[[ Records to process open ]]

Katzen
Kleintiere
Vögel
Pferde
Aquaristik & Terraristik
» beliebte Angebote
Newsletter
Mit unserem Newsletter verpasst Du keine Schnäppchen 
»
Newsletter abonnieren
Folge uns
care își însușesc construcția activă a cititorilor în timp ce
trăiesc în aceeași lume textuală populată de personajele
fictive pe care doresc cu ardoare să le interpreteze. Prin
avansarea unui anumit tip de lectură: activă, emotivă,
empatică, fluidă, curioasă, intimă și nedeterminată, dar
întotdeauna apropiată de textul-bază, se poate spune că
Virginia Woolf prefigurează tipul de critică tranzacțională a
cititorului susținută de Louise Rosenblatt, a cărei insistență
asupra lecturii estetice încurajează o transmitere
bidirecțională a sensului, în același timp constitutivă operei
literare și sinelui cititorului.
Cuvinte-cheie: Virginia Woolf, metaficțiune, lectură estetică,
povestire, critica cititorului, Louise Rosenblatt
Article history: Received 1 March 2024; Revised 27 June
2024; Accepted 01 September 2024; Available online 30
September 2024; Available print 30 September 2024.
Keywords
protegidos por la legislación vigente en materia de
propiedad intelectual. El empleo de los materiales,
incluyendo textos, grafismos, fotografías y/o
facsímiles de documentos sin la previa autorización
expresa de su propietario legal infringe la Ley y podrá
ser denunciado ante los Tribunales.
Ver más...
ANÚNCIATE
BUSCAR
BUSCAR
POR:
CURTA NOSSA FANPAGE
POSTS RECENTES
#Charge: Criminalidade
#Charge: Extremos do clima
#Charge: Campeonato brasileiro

[[ Records to process closed ]]
[[ Records to process open ]]

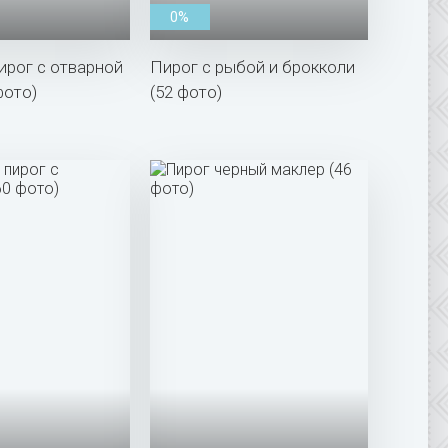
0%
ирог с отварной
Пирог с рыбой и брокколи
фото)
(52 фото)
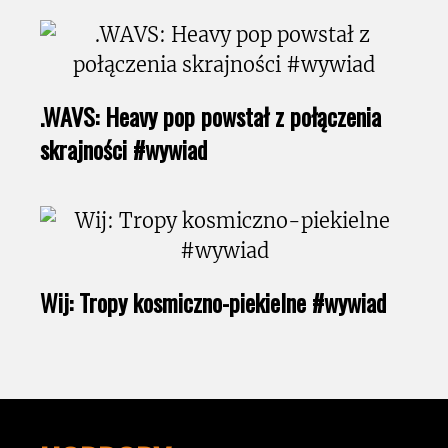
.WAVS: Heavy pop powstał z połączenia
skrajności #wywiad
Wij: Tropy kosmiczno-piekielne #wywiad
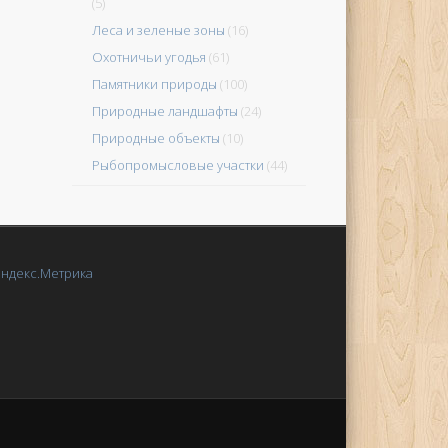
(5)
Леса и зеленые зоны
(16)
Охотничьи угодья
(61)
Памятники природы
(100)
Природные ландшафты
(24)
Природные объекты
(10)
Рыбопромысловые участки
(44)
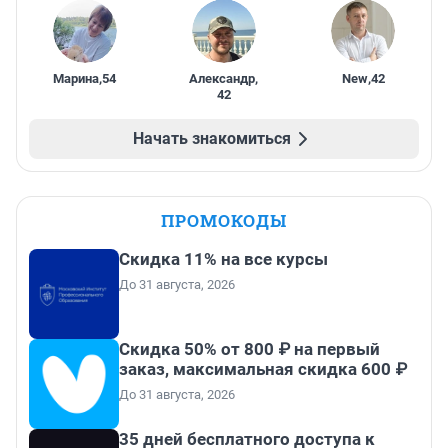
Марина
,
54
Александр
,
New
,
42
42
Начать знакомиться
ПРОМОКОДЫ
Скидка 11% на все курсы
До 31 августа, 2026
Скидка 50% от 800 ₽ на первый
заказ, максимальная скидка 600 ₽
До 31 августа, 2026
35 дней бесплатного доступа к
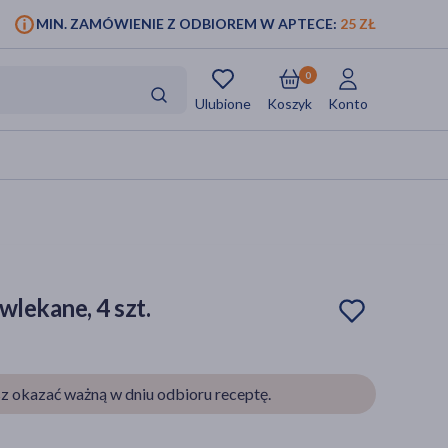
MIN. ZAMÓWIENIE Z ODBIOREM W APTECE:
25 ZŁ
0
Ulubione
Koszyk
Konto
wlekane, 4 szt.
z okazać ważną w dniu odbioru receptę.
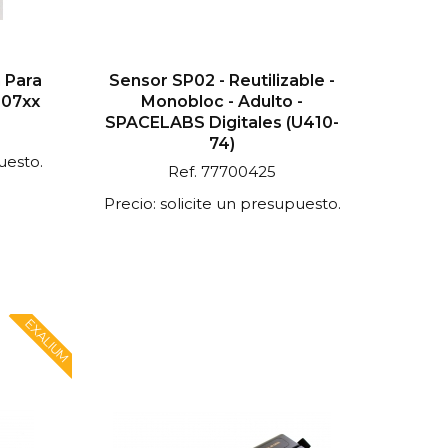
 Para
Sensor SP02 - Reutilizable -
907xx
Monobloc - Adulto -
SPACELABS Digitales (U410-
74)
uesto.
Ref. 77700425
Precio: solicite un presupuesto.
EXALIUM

[[ Records to process closed ]]
[[ Records to process open ]]

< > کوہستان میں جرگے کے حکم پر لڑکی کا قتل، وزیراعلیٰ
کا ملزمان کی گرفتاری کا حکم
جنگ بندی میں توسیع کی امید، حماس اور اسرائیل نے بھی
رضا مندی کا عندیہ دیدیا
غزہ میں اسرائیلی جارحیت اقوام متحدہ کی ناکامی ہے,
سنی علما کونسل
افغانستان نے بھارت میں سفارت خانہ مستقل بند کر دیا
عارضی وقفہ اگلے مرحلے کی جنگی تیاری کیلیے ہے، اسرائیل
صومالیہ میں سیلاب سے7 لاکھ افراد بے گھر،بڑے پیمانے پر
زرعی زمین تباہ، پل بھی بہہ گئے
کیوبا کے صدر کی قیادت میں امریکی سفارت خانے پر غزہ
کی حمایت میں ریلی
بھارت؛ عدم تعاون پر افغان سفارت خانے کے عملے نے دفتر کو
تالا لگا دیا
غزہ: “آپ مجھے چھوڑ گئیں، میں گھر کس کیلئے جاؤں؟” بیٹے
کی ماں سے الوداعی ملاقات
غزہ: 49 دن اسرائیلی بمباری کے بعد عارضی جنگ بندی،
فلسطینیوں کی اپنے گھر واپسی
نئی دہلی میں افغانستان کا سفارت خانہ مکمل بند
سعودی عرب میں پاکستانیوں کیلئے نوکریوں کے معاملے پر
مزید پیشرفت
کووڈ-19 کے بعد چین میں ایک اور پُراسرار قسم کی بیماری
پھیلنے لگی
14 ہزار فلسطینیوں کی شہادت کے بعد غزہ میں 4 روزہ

[[ Records to process closed ]]

Could you show every line of the material that includes the string "خانہ"?

افغانستان نے بھارت میں سفارت خانہ مستقل بند کر دیا
نئی دہلی میں افغانستان کا سفارت خانہ مکمل بند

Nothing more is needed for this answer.